As mass demonstrations protesting the death of a black man in police custody continue in cities across the nation, the National Museum of African American History and Culture has introduced a digital program exploring race, racial identity and its influence on American society.
“There’s a moment of possibility and change, and this a resource for thinking in different ways, acting in different ways,” Flanagan said. “But it’s a process. It takes steps and practice and commitment to work.”
Lonnie G. Bunch III, the museum’s founding director who is now secretary of the Smithsonian Institution, issued a statement Sunday acknowledging the troubled times.
“Not only have we been forced to grapple with the impact of a global pandemic, we have been forced to confront the reality that, despite gains made in the past 50 years, we are still a nation riven by inequality and racial division. The state of our democracy feels fragile and precarious,” he said.
Bunch added that lessons from the past can help. “History is a guide to a better future and demonstrates that we can become a better society — but only if we collectively demand it from each other and from the institutions responsible for administering justice,” he said.

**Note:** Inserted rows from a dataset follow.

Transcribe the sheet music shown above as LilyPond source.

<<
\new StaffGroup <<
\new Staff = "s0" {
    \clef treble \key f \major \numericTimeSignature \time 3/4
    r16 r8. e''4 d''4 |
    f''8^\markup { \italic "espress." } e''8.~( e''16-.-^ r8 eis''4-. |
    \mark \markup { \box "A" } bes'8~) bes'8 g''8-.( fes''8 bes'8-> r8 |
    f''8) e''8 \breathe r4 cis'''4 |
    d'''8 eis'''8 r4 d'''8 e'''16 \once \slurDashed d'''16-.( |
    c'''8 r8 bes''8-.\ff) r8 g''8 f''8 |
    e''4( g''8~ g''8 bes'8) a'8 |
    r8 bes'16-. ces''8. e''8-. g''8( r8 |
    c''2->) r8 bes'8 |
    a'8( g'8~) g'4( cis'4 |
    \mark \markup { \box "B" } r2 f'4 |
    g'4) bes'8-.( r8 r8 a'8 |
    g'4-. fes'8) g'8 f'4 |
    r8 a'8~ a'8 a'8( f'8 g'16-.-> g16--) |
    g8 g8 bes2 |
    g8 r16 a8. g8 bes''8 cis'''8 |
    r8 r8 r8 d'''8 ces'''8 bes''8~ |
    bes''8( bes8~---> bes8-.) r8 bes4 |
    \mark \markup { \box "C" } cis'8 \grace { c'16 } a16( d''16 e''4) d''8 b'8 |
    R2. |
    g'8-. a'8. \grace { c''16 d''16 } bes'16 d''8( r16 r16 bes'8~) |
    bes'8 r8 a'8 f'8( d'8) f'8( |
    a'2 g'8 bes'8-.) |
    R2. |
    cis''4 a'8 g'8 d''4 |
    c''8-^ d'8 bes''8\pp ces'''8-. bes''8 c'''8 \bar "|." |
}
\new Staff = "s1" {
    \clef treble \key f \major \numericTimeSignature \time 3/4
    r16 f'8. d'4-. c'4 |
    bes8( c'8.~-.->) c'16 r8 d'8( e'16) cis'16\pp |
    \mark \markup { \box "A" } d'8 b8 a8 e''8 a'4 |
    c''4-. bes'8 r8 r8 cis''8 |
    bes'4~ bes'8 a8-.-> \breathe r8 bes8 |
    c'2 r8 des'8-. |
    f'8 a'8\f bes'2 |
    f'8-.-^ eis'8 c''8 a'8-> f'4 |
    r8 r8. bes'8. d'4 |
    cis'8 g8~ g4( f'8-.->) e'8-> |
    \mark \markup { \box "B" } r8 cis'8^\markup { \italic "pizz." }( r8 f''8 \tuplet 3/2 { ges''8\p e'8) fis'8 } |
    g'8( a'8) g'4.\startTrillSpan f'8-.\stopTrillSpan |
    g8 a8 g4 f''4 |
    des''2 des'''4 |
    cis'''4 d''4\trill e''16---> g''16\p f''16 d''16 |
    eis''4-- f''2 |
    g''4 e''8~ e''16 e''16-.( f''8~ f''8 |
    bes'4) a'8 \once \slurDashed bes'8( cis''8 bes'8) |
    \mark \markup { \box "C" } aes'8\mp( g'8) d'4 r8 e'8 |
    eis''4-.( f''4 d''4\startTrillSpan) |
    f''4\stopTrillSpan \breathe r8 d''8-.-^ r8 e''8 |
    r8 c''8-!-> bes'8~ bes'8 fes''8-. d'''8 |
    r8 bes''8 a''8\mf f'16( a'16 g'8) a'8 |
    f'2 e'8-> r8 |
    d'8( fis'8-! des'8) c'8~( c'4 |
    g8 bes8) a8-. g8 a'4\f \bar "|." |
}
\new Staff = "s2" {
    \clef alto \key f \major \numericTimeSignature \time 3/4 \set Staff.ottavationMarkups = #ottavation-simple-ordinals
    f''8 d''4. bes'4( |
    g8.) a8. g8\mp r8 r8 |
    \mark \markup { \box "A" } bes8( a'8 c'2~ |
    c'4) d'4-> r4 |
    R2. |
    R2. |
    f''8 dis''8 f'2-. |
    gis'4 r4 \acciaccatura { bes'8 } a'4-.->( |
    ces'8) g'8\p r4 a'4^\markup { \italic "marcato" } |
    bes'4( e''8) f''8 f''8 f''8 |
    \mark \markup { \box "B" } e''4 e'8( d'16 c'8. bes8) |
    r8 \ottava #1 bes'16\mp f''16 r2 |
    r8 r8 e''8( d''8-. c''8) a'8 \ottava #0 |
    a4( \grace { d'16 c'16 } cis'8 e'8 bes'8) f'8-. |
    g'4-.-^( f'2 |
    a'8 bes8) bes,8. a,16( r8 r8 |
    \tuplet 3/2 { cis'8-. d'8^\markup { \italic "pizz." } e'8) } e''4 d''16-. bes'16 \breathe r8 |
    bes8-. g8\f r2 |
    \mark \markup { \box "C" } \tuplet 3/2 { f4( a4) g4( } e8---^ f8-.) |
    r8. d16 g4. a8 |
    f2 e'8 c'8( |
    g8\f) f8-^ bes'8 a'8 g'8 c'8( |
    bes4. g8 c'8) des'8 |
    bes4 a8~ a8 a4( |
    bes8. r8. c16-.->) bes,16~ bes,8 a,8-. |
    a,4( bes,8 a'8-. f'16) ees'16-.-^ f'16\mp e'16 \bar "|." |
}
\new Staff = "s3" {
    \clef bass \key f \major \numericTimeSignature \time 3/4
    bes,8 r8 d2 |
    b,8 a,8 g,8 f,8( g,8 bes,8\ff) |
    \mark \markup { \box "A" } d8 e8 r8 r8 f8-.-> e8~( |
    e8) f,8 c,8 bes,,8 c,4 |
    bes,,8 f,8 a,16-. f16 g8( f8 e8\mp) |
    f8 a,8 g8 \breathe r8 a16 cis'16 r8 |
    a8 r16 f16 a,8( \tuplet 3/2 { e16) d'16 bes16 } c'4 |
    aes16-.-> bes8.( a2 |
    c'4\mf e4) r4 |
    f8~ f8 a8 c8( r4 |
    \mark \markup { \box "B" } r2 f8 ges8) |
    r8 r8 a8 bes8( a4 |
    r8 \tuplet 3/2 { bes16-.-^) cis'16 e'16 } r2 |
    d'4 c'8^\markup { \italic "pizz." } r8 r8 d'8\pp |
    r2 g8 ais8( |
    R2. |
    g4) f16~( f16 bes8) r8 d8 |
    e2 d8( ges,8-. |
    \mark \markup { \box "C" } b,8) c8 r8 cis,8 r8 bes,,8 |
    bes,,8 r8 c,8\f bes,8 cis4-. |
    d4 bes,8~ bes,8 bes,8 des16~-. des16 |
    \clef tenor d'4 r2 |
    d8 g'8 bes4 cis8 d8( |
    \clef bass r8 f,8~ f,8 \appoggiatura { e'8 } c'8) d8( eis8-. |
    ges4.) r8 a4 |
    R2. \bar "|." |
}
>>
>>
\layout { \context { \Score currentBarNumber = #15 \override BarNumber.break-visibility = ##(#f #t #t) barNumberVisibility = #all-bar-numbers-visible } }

The museum’s new project explores inequality and racial division through eight content areas: bias; race and racial identity; the historical foundations of race; whiteness; being anti-racist; community building; social identities and systems of oppression; and self-care. Each section features interviews with authors and activists, questions and exercises, and resources for deeper engagement.
The videos include activist Verna Myers outlining ways to acknowledge and overcome biases, author Ibram X. Kendi defining anti-racism, writer Eric Liu on understanding power, and late-night television host Trevor Noah interviewing social psychologist Jennifer L. Eberhardt.
Its exercises encourage the exploration of such terms as white fragility, implicit bias and systemic oppression. Links to scholarly essays and interviews are embedded throughout.
Since the museum opened in 2016, the most common question from its 7 million visitors concerns the difficulty of talking about race, especially to children, said Spencer Crew, the museum’s interim director.
“We’re trying to be sensitive to each other, to our life experiences, and in the process we’re worrying about offending and being offended,” Crew said. “What we offer is a beginning, a conversation about understanding a different set of experiences, different ways of understanding the American experience. The more open we are to understanding, the better off we’ll be as a nation.”
The website’s questions and exercises are intended to reach even the youngest students, said Anna Hindley, the museum’s director of early-childhood education.
Just like the museum’s exhibitions and programs, the website emphasizes the importance of storytelling, listening and embracing multiple perspectives.
“We try to balance the uplifting [stories] and celebrating differences and talk about systemic parts, the oppression and what happens when we are not listening to each other, don’t fully see each other,” Flanagan said. “How to relate to each other with a sense of humanity. That’s a big part of our philosophy.”
“Talking About Race” is being released as the museum and its Smithsonian counterparts are closed to the public because of the coronavirus pandemic. Crew said the program expands the museum’s mission to a broader audience.
“One of our goals has been to provide information and data to help navigate the world,” he said. “This portal is a perfect example of where the work is headed. It’s a wonderful way to connect to the larger world. More people can access this than can come to the museum.”